McQuarrie hopes that readers, especially younger ones, will see the different forms songs like “Iko, Iko” and “The First Cut is the Deepest” can take. “It was quite fascinating to me, how there may be a hit version of a song, but there’s different ways to hear it and to play it and some of the very interesting things that can come up when people take adventures like that.”

Listen: Song Book: 21 Songs from 10 Years (1964-74) 

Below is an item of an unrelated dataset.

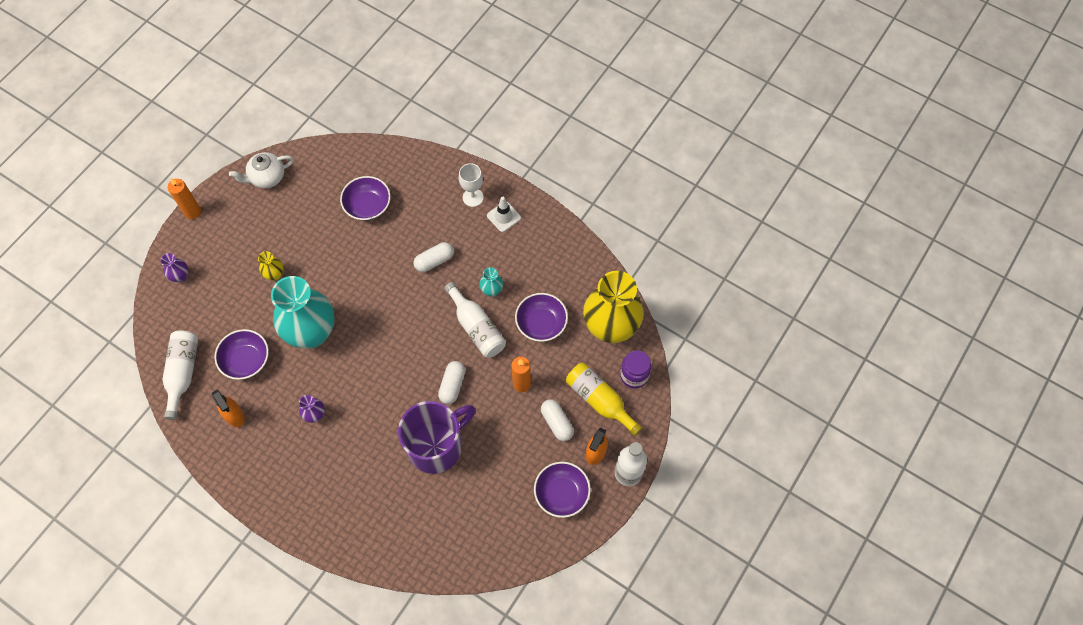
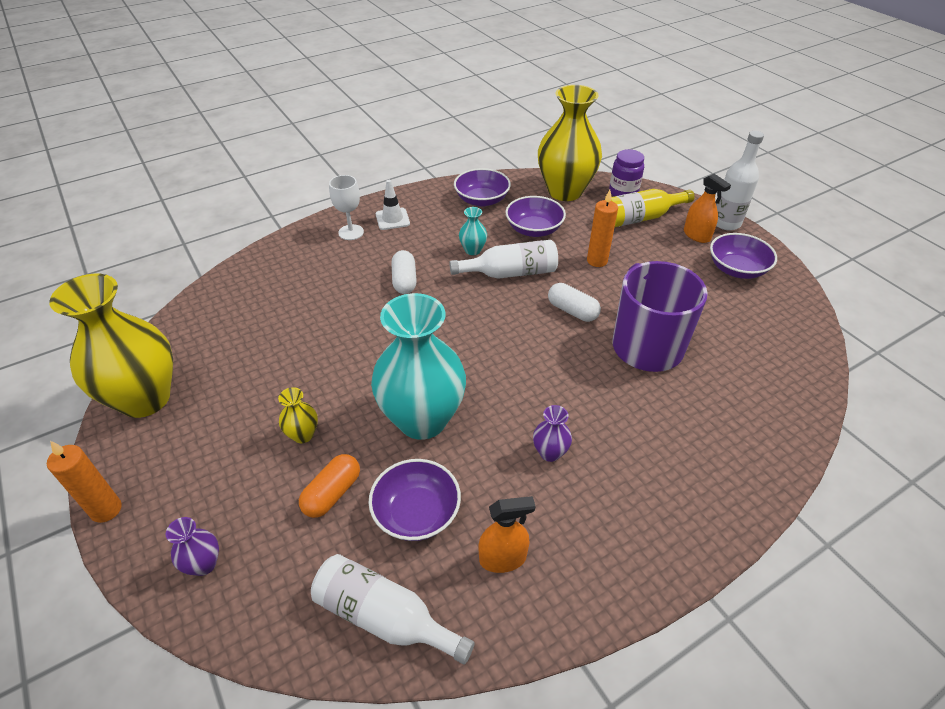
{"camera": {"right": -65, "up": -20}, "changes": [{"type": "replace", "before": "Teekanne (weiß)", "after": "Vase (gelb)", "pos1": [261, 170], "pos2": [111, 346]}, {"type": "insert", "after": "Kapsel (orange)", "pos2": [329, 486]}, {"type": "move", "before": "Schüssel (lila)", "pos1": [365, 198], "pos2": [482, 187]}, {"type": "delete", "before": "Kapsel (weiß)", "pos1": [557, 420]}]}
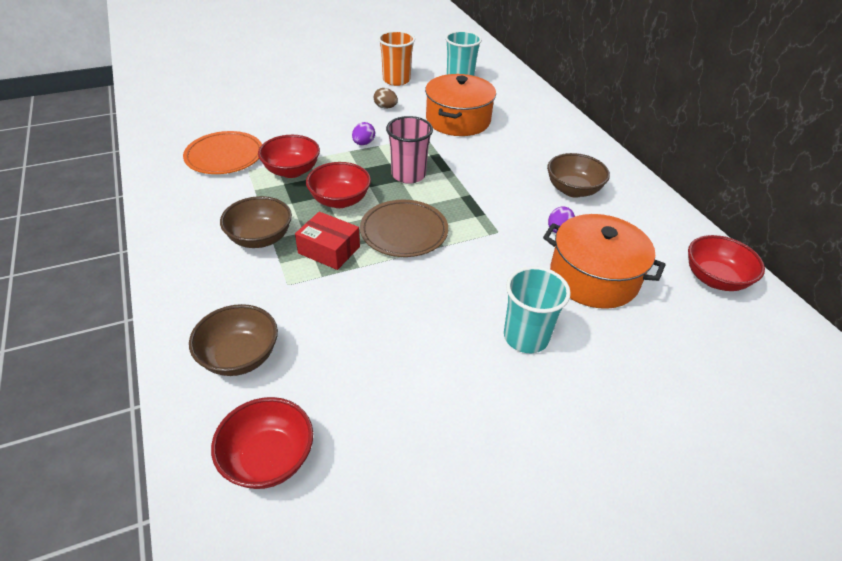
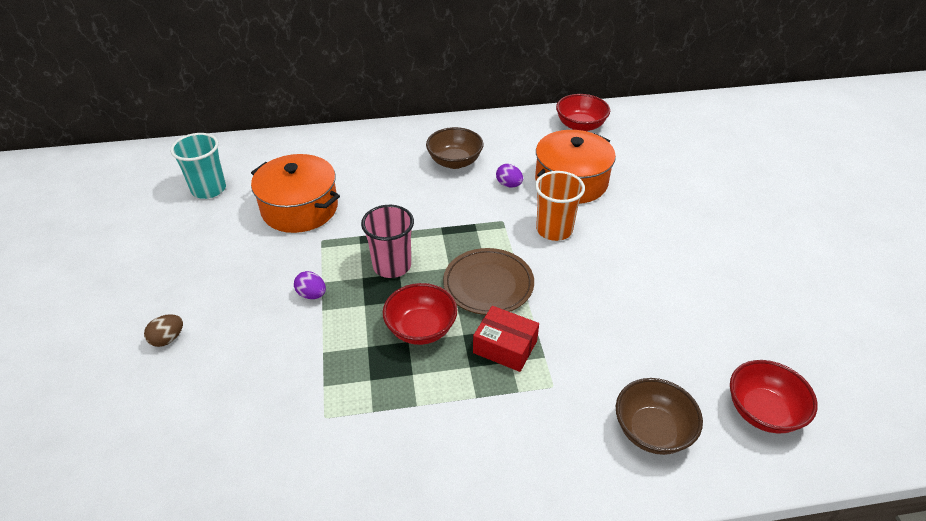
{"camera": {"right": -75, "up": 0}, "changes": [{"type": "move", "before": "Ei (braun)", "pos1": [386, 98], "pos2": [163, 330]}, {"type": "rotate", "before": "Schachtel (rot)", "pos1": [327, 241], "pos2": [506, 339], "turn": 75}, {"type": "move", "before": "Becher (orange)", "pos1": [396, 58], "pos2": [560, 206]}, {"type": "delete", "before": "Teller (orange)", "pos1": [222, 152]}, {"type": "delete", "before": "Schüssel (braun)", "pos1": [256, 222]}, {"type": "delete", "before": "Schüssel (rot)", "pos1": [289, 156]}, {"type": "delete", "before": "Becher (türkis)", "pos1": [537, 309]}]}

“Sail On, Sailor” by the Beach Boys is an example of a little-known song with something of a chequered past. “It was so different from their surfing type songs that I really sort of wondered how did this song come about. And I didn’t know why it had five credited co-authors until I dug into the backstory,” she says. “But that was a chapter I very much enjoyed doing as well.” Like many of the songs mentioned in Song Book, Sail On, Sailor has been covered many times, including by the likes Golden Earring, Jimmy Buffett, and Shawn Colvin, just to name a few.

Another unheralded tune is “Everything Stops for Tea,” covered by Long John Baldry for his 1972 album of the same name. It’s not the typical fare you’d expect from a famous English blues singer. “No, no, and some of the source material that I read about him talked about how theatrical he was and how much he enjoyed that Vaudeville, Music Hall side of things,” McQuarrie recalls. “And I think one of the delightful things about that record is how Rod Stewart and Elton John were able to bring that out of him.” Stewart and John produced the album, as a way of giving thanks for their former mentor. Song Book is full of fun facts like these and is well worth a read.

Song Book: 21 Songs from 10 Years (1964-74) is available from New Haven Books.